PLATE VIII.
INHIBITION AND REËNFORCEMENT
BY LOUIS A. TURLEY
Experiments made by Ranschburg[102] on the significance of similars in the process of learning and remembering determined that when duplicates occur within a series of stimuli, one either totally or very greatly inhibits the perception of the other according as they are contiguous or are separated by other stimuli. Dr. Yerkes,[103] in testing the effect of auditory on visual and tactual stimuli in frogs, found that if the auditory stimulus preceded another stimulus by various time-intervals, it had an alternating reënforcing and inhibitory effect. A similar result was obtained by Hofbauer[104] in a similar experiment on human subjects. The question now arises,—if the time-interval were increased between a stimulus and its duplicate in a series would the inhibitory effect gradually approach zero where all effect of the preceding stimulus ceased, to which Ranschburg's experiments point, or would the inhibitory effect be alternated with one of reënforcement as the experiments of Dr. Yerkes and Hofbauer would indicate? This problem—the effect of a stimulus on its duplicate in a succeeding series of stimuli—is the problem I undertook to solve. For this purpose, it was necessary to introduce exactly determinable time-intervals between the stimulus and its duplicate. Therefore I used—as Miss Kleinknecht[105] did for other purposes—a stroboscopic arrangement instead of simultaneous presentation which Ranschburg used.
My apparatus was Professor Münsterberg's Stereoscope without Prisms or Lenses, a description and photograph of which was published in the article by that title in Psychological Review, vol. 1; or rather, I used Professor Münsterberg's attachment to Kohl's centrifugal machine, since my apparatus was not identical, except in principle, with the "Stereoscope." The "attachment" consists of two black discs about thirty inches in diameter, mounted about eight inches apart on the disc-shaft of the centrifugal machine. The back disc is of wood. The outer three inches of its face is furnished with thirty-six equidistant strips of black tin, one end of each of which is bent so as to grip a groove in the rim of the disc, and the other end of each is gripped by tiny thumb-screws so that the strips lie along radii of the face of the disc. The front disc, slightly smaller than the back disc, is of pasteboard. Between the two discs a stationary black screen with a short narrow slit was placed so that the slit revealed only the strip on the horizontal radius of the back disc. Behind this screen an eight-candle-power electric light was placed to illuminate the back disc,—as the experiment was carried on in a darkened room. By moving this light I was enabled to vary the intensity of illumination to offset the skill of the observer.
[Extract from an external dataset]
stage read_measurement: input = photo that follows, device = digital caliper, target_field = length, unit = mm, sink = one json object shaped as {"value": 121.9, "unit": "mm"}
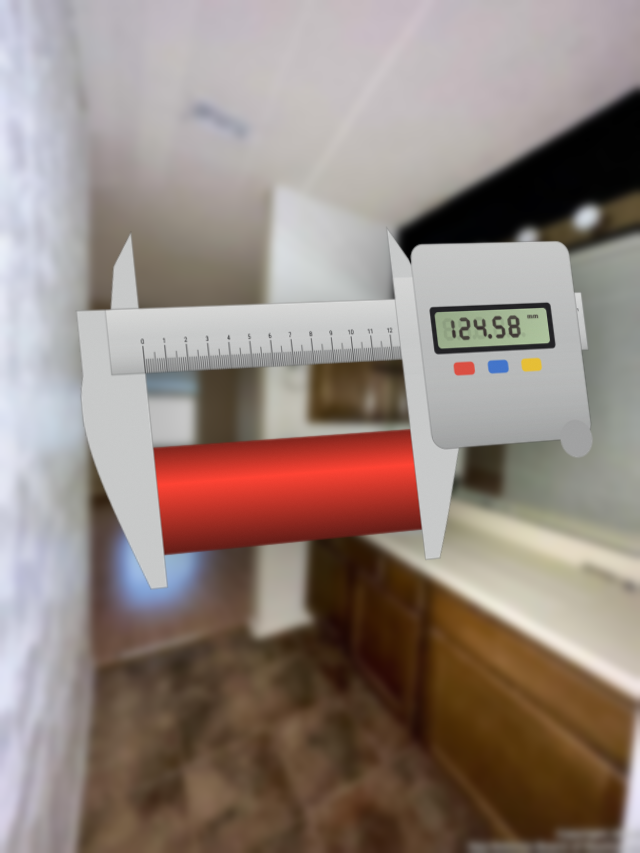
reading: {"value": 124.58, "unit": "mm"}
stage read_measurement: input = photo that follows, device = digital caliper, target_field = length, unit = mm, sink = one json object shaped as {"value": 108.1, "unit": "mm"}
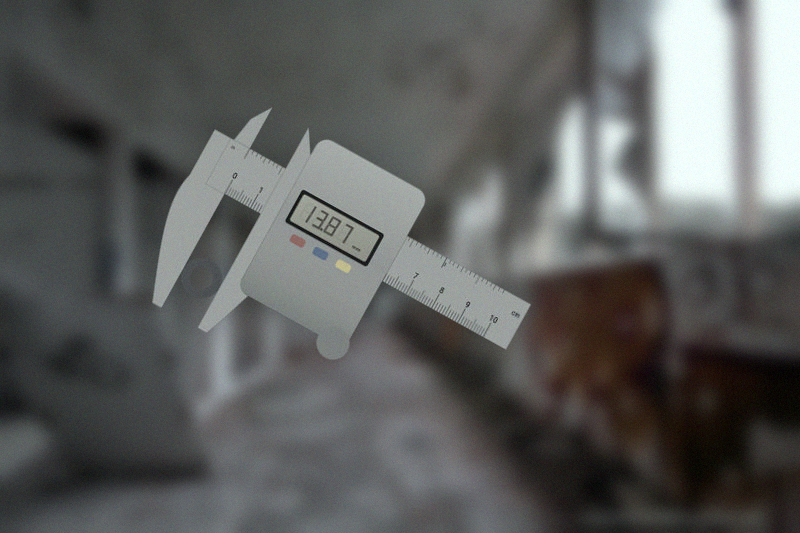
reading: {"value": 13.87, "unit": "mm"}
For my purpose, a small white figure—one of the ten characters of the Arabic notation—was stuck on about the middle of each of the tin strips on the back disc; and radial slits, one millimetre wide and an inch long, were cut from one sixth of the circumference of the front disc so as to come opposite six of the strips on the back disc. Similar radial slits were cut at various intervals from the remaining five sixths of the circumference of the front disc. These were covered by small pieces of cardboard fastened to niagara clips, thus making them readily removeable. By this means any desired figure could be exposed in the same revolution with the series exposed by the six slits above mentioned.
The thirty-six strips were divided into six series of six each, indicated by chalk-marks on the disc. Each of the series was often changed in whole or in part by shifting and interchanging the strips.